Четверть часа спустя я находился уже в глазном отделении; на сей раз мне и самому удалось прочесть надпись на двери – «ögen». Глазной врач, человек крайне сдержанный, не говоря ни слова, долго осматривал меня. Однако не отослал прочь, как при первой нашей встрече, когда он снисходительно заметил, что обсуждать со мной диагноз не намерен. Снимая со лба глазное зеркало, он пробормотал два слова, которые никак нельзя было счесть врачебным заключением, поскольку они вообще не фигурируют в научной терминологии.

– Ein Wunder, – пробормотал он. «Чудо какое-то!»

Вслед за тем палата моя сделалась местом паломничества для врачей. Один из них был даже не из этой больницы: врач-немец, проходивший научную стажировку в офтальмологическом институте.

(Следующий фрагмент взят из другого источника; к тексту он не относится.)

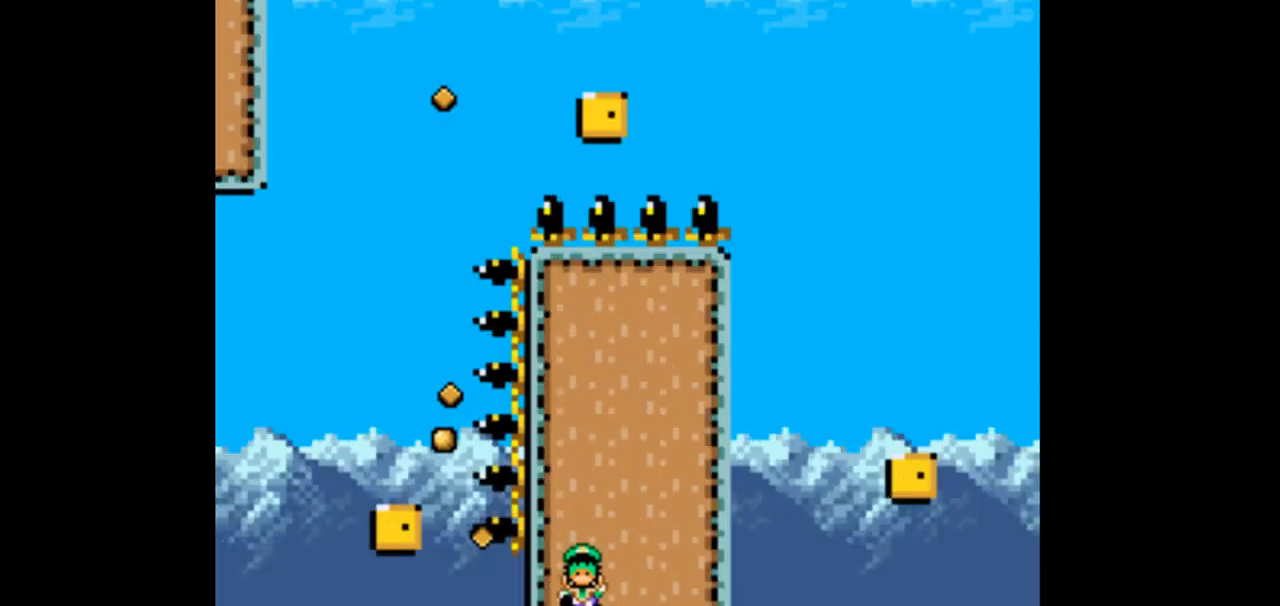
{"dt_ms": 1000, "buttons": []}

К вечеру появился фотограф, голову мою запечатлели на снимках в разных ракурсах, спереди и сзади, с готовностью сообщив мне, что снимки нужны для специального журнала.

Двадцать пятого мая, через три недели после операции, под вечер, ожесточенный бесконечным отсчетом времени, которое теперь, как у арестантов, измерялось для меня часами, я встретил Оливекрону яростным выпадом: я с ума сойду, если мне не позволят хотя бы сесть. Утихомирив меня, профессор удалился, оставив меня в полном неведении относительно дальнейшей моей судьбы.

На следующее утро он неожиданно опять заглянул ко мне.

– Ну, что нового?

– Я хочу сесть, господин профессор.

– Почему же именно сесть? Вставайте и идите.

Сцена эта напоминала сон на библейскую тему. Я сел на постели, одну за другой спустил ноги на пол. Затем встал и выпрямился. В таком напряжении замирает канатоходец в кульминационный момент номера, балансируя руками, чтобы удержать равновесие на протянутом над Ниагарой канате. Я сделал два шага, остановился, сделал еще два шага.

– Ну, видите, как у вас хорошо получается, – доброжелательно и абсолютно естественно звучит голос Оливекроны, словно речь идет о сущем пустяке. – Когда вы желаете выписаться?

От этого деловито-трезвого вопроса я несколько прихожу в себя. С юмором висельника, шутливо отвечаю:

– Завтра.

– Как вам будет угодно. Можете покинуть больницу хоть завтра утром.